## Work instruction
After finding the line containing "120 88 22.77" below, please output that line and each following one through the line containing "172 93 405.59", exactly as written.

## Information shown
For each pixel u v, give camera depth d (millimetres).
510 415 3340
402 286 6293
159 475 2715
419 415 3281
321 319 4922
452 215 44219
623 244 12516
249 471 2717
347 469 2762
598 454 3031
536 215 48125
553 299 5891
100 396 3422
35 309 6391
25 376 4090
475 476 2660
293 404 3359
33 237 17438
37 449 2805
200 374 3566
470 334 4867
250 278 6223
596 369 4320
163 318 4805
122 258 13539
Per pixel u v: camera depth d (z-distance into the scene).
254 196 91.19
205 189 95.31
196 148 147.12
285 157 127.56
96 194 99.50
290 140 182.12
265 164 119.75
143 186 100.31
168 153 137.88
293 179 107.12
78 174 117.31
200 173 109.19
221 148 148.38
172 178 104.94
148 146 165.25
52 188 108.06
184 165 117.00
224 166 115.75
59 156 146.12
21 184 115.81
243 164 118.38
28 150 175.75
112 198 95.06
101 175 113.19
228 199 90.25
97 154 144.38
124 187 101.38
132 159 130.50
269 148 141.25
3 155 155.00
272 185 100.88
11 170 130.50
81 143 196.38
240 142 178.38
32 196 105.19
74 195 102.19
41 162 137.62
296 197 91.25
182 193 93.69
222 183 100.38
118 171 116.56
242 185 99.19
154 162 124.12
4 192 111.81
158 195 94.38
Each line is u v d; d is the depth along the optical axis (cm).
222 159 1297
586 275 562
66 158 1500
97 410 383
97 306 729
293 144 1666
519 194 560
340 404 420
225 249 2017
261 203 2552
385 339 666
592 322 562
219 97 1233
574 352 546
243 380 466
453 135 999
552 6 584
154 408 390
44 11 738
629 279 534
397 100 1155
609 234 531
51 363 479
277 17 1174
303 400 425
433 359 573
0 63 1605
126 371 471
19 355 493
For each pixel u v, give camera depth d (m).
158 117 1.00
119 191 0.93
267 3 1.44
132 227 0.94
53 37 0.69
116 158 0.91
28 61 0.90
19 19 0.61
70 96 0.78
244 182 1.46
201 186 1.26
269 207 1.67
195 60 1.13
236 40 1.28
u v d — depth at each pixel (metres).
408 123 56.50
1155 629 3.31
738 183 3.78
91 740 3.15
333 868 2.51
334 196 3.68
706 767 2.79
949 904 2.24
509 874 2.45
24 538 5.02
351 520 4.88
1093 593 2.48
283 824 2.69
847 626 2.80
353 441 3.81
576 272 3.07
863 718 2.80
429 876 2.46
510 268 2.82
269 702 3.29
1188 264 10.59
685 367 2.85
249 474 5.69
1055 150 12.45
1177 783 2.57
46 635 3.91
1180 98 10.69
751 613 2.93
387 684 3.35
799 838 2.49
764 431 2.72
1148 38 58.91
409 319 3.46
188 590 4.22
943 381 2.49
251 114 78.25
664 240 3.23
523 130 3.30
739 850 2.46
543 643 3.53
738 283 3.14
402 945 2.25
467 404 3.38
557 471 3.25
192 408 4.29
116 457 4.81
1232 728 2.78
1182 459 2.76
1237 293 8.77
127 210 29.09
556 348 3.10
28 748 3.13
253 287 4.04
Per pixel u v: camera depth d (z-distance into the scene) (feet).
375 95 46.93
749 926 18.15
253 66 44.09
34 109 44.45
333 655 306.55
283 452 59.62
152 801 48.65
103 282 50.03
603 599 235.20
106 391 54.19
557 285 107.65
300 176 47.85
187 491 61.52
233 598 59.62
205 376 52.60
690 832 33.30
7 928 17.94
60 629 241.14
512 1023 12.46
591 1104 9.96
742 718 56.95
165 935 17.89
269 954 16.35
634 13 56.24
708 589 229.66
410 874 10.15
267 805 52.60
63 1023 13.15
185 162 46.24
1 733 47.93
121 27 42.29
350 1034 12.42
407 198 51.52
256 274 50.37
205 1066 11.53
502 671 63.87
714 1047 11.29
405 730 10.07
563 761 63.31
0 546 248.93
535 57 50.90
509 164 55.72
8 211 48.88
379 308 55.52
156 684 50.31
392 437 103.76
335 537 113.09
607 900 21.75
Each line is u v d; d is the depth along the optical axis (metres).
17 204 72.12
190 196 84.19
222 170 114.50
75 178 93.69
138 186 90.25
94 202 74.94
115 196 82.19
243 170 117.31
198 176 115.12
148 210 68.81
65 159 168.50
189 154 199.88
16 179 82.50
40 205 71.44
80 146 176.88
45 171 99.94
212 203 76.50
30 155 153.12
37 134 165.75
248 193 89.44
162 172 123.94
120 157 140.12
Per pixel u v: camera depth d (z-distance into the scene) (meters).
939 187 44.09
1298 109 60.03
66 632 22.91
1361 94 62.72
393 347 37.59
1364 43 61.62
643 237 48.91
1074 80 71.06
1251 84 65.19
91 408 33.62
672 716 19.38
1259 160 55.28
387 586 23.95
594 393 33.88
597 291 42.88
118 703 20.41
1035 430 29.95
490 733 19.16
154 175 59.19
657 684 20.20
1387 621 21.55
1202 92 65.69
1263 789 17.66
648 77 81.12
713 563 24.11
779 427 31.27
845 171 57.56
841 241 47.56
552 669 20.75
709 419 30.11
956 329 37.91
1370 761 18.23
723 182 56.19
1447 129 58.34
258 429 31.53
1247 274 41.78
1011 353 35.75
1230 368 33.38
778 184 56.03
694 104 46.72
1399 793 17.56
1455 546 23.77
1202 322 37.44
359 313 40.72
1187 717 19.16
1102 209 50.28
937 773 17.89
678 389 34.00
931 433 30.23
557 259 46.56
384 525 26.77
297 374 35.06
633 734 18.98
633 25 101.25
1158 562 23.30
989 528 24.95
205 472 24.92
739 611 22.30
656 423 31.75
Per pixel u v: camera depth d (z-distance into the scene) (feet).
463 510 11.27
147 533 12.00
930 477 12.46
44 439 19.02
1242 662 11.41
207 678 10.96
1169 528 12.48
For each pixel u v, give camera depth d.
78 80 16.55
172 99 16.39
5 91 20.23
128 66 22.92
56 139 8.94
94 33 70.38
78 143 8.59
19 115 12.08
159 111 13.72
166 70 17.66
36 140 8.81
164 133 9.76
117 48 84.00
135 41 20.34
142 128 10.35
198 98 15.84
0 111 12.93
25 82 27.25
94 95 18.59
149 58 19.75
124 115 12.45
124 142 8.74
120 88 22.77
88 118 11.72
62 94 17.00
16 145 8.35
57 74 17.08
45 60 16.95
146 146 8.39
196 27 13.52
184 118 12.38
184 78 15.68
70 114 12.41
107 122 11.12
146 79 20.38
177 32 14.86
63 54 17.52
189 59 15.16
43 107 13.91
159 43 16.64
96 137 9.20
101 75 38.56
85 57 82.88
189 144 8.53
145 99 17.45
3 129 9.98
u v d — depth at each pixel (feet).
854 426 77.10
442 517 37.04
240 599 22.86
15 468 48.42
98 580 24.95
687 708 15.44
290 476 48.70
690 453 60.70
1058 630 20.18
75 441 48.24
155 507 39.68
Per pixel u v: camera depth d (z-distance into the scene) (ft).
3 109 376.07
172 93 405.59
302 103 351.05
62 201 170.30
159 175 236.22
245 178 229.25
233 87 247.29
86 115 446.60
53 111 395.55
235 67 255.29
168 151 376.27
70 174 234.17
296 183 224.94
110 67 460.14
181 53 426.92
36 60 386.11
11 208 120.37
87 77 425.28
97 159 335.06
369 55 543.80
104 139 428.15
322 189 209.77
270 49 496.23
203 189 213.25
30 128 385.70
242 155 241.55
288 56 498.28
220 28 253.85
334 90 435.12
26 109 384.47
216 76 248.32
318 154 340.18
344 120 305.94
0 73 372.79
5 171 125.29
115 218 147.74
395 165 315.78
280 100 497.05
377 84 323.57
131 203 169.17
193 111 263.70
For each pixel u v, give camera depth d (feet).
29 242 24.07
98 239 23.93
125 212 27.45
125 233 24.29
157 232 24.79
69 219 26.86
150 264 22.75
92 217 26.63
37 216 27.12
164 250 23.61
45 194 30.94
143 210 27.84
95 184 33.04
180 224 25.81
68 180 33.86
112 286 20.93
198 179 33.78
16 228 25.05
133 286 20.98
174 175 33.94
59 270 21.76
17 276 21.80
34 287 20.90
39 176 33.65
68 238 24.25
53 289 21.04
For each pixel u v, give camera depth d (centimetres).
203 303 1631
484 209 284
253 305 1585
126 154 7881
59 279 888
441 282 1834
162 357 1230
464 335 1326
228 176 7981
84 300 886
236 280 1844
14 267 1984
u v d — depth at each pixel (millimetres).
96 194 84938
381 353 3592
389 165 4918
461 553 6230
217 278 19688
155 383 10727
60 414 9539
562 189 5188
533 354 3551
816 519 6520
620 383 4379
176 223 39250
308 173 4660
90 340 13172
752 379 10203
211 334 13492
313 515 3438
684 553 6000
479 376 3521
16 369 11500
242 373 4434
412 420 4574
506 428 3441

## Reply to the exercise
120 88 22.77
88 118 11.72
62 94 17.00
16 145 8.35
57 74 17.08
45 60 16.95
146 146 8.39
196 27 13.52
184 118 12.38
184 78 15.68
70 114 12.41
107 122 11.12
146 79 20.38
177 32 14.86
63 54 17.52
189 59 15.16
43 107 13.91
159 43 16.64
96 137 9.20
101 75 38.56
85 57 82.88
189 144 8.53
145 99 17.45
3 129 9.98
u v d — depth at each pixel (feet).
854 426 77.10
442 517 37.04
240 599 22.86
15 468 48.42
98 580 24.95
687 708 15.44
290 476 48.70
690 453 60.70
1058 630 20.18
75 441 48.24
155 507 39.68
Per pixel u v: camera depth d (z-distance into the scene) (ft).
3 109 376.07
172 93 405.59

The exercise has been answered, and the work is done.